Successfully completed Week 4 Day 2 of the 100 Pushups routine. Once again, my body does what I didn’t believe it could. Day 3 will be the real test!

More drilling of the three chokes we learned on Tuesday. I partnered up with Matt and we drilled each of the three. The last part of class, we worked from the same half guard position to obtain any of the chokes with 50% effort and resistance. In one of my attempts, Matt spent over 3 minutes doing nothing but defending his neck. Stopped me from getting the choke, but I could have submitted him half a dozen times with other things. It was a little frustrating.

Speaking of frustrating…I think I’m going to have to mix it up and warm up and drill with other people. Matt’s technique is subpar, and I want to have someone that knows what they’re doing to practice on, so they can notice and correct my mistakes.

After class, we did have a chance to spar. I really wanted to try to thread the needle and take him down this time. We started as we usually do, with him powering into me. He passed pretty quick, and I did the thread, but he snagged a leg. I did regain guard, but he had one hand in my collar pretty deep, and tried to cross choke me. I don’t think that you can really do this from within guard. He didn’t have it on tight, and I had a grip on one of his wrists, so I wasn’t about to pass out. But with his weight on me, elbows digging into my chest, and the constant threat of him sinking in the choke deeper, I didn’t see any escape.

Fundamentals was the kimura shoulder lock.

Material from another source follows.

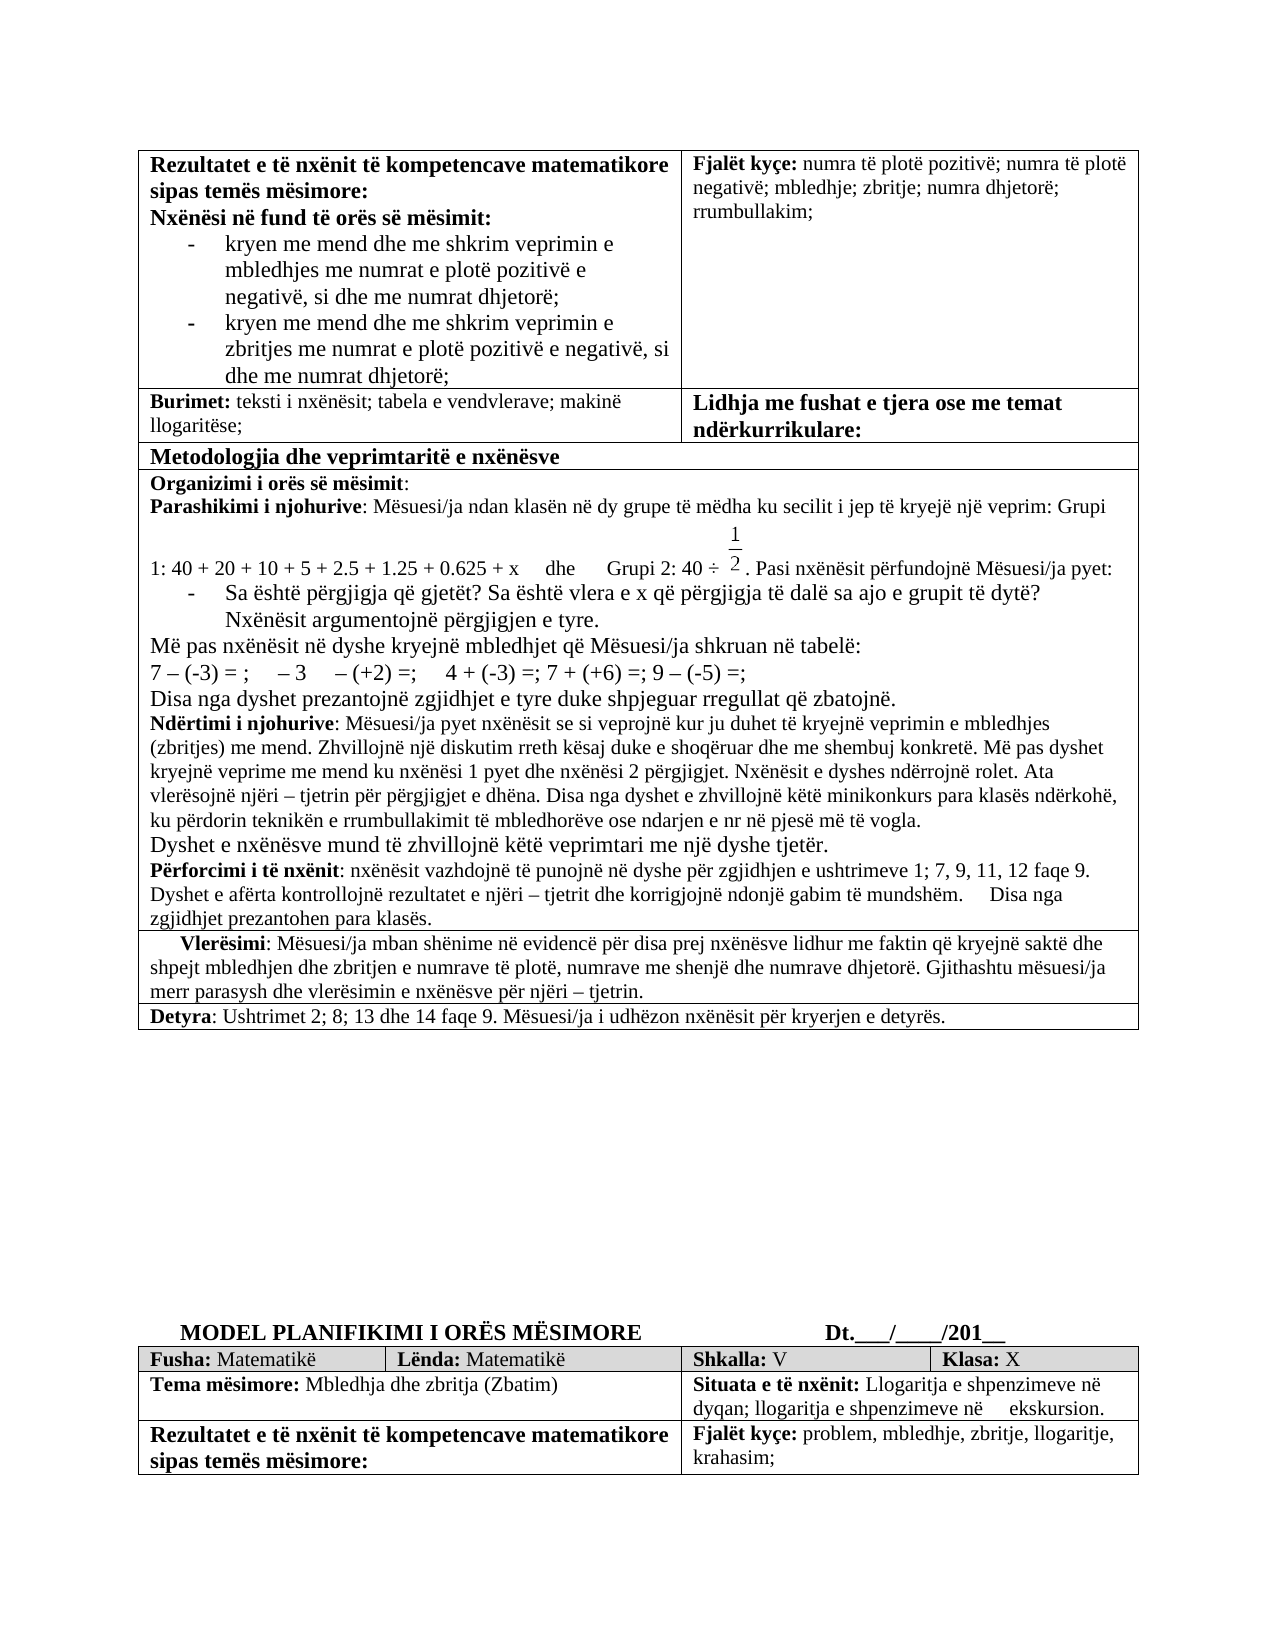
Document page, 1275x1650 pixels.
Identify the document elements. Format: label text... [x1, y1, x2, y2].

We got a brief history lesson on it first. Masahiko Kimura was a Japanese judo player who fought Heilo Gracie in 1955. Dispite having a 40 pound weight advantage, and being considered the greatest judo player of all time, Kimura took 13 minutes to beat Heilo, winning by Gyaku ude-garami, breaking Heilo’s arm in the process. The Brazilians renamed the move to kimura to honor Masahiko.

Masakiko applying the kimura to Heilo Gracie

The kimura from guard wasn’t too hard. It starts with the over the shoulder sweep, but it’s just to gain momentum before falling back and isolating the arm. The rest is grip. Doesn’t take much pressure to cause it to hurt pretty bad!

We finished class up with learning to stand up to base. The correct way to get back to your feet with a guy standing above you. Including an option to destroy his knee and/or take him down.